Excelでは表示形式で小数点以下の桁数を調整できるため、端数が四捨五入されたものと勘違いして計算してしまうことがあります。表示形式を変えても四捨五入はされないので、それを別の計算に利用すると表示上の計算が合わなくなります。
ROUND関数を習得するにはまず、表示形式によって計算が合わなくなる現象を自分で再現して、ROUND関数を使ったときになぜ計算が合うのかを考えることが大事です(参考:Excelの表示形式で「3+3=7」になるのは誤差か?操作ミスか?それとも教育の問題か?)。
そこで、今回は、ROUND関数を使う理由と、表示形式との違い、数式の検証の使い方について出題します。
- ROUND関数と表示形式の違い、数式の検証で計算が合わない原因を見つける練習
- ROUND関数の桁数は「小数点の位置」を0として考えると分かりやすい
- ROUNDの使い方と挿入方法、エラーの原因を考える基本トレーニング
- ROUNDの数式の編集、単位換算とパーセント、入れ子の数式
- ROUNDの四捨五入の計算結果が合わないのはExcelのせいではない
- ROUNDUPとROUNDDOWN、切り上げ、切り捨て、四捨五入の練習問題
目次
問題文のあとに簡単な操作方法を解説していますが、静止画では、わかりにくいと思いますので、最後に動画を載せています。ぜひご覧ください。
━━━━━━━━
取り組む課題 ▸
1. ROUND関数についての文章によると、Excelの表示形式で小数点以下の桁数を調整した値を別の計算に使うと、表示上の計算が合わなくなるのはなぜですか。1～3文で説明してください。
2. ROUND関数についての文章を、最後の文のあとから引き継いで書き進めてください。

収集データ ▸
━━━━━━━━
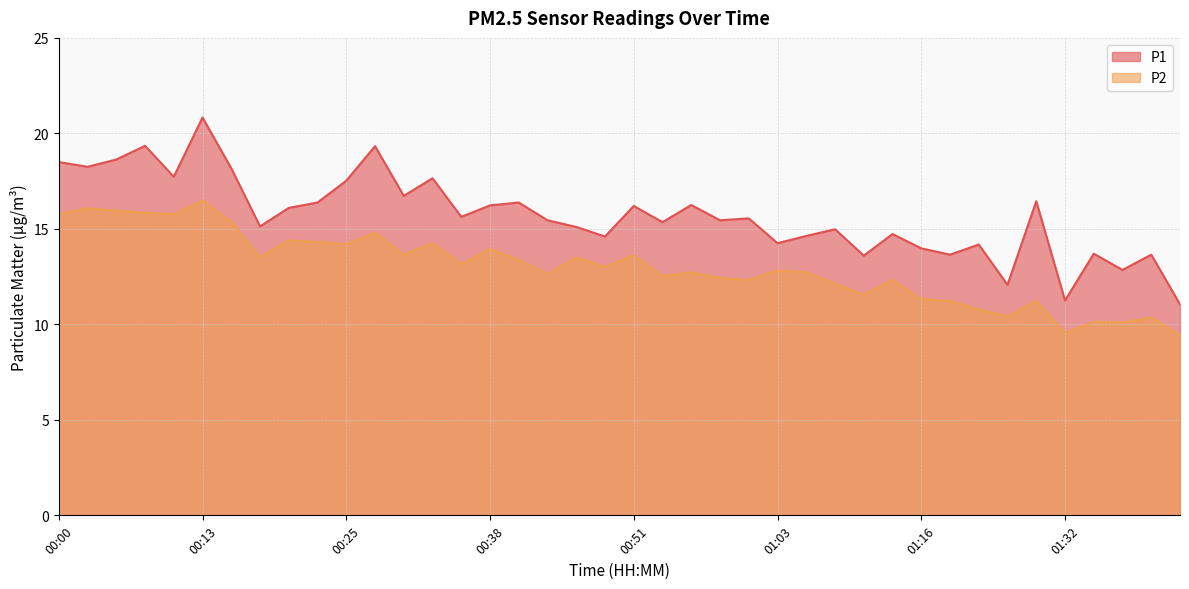

Which series has the widest spread of values?

P1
━━━━━━━━
演習の解答 ▸
1. 表示形式を変えても値そのものは四捨五入されず、見た目の桁数が変わるだけです。そのため、その値を別の計算に使うと端数を含んだまま計算されるので、表示された数字どうしの計算とは合わなくなります。

2.
1.表示形式で小数部分は消えない
問題
次の図で、123を100倍したら12345になった。この原因を述べなさい。
解説
掛け算の式を入力していますが、整数を100倍すると下2桁は0になるはずです。これは間違いです。
セルA1に123.45、セルB1に100と入力します。
掛け算をすると12345になります。セル範囲A1:C1を選択して、カンマ桁区切りにすると123*100=12345であるかの表示になってしまいます。
セルA1をクリックすると、セルには123と表示されていますが、数式バーには123.45と表示されます。
カンマ桁区切りにすると小数部分が四捨五入になりますが、小数点以下の部分が消えたわけではありません(参考:Excelの表示形式で「3+3=7」になるのは誤差か?操作ミスか?それとも教育の問題か?)。
セルを参照した時に使われる値は、セルに表示されている値ではなく、セルに保存されている値です。つまり、数式バーに表示されている値です。
2.ROUND関数と表示形式の違い
問題
次の図で、単価123円の商品100個の金額が12,345円と表示されている。この文書は正しいものと言えるか。また、これを修正しなさい。
解説
さきほどの問題と同じように、金額には単価*個数の式が入力されていますが、単価が小数になっています。
このExcelを作った人は数式バーで確認することができますが、数式バーがプリントアウトされるわけではないので、他の人には分かりません。
このように表示上、計算が合わない文書を作ることは文書の信用性にかかわります。特にお金の計算の場合は絶対に許されません。これは、Excelの計算ミスではなく、使い方の問題です。
単価が123.45円の場合は、小数点以下表示桁数を増やして小数の表示にしなければなりません。
小数を用いた計算の場合、原則として小数部分を隠してはいけません。カンマ桁区切りにしたときは、小数点以下表示桁数を増やして表示します。
また、整数の表示にする場合は、端数があることを分かっていながらそれを放置して、そのセルを参照する計算をしてはいけません。
まず、表示形式を標準にします。
四捨五入をする列を設けます。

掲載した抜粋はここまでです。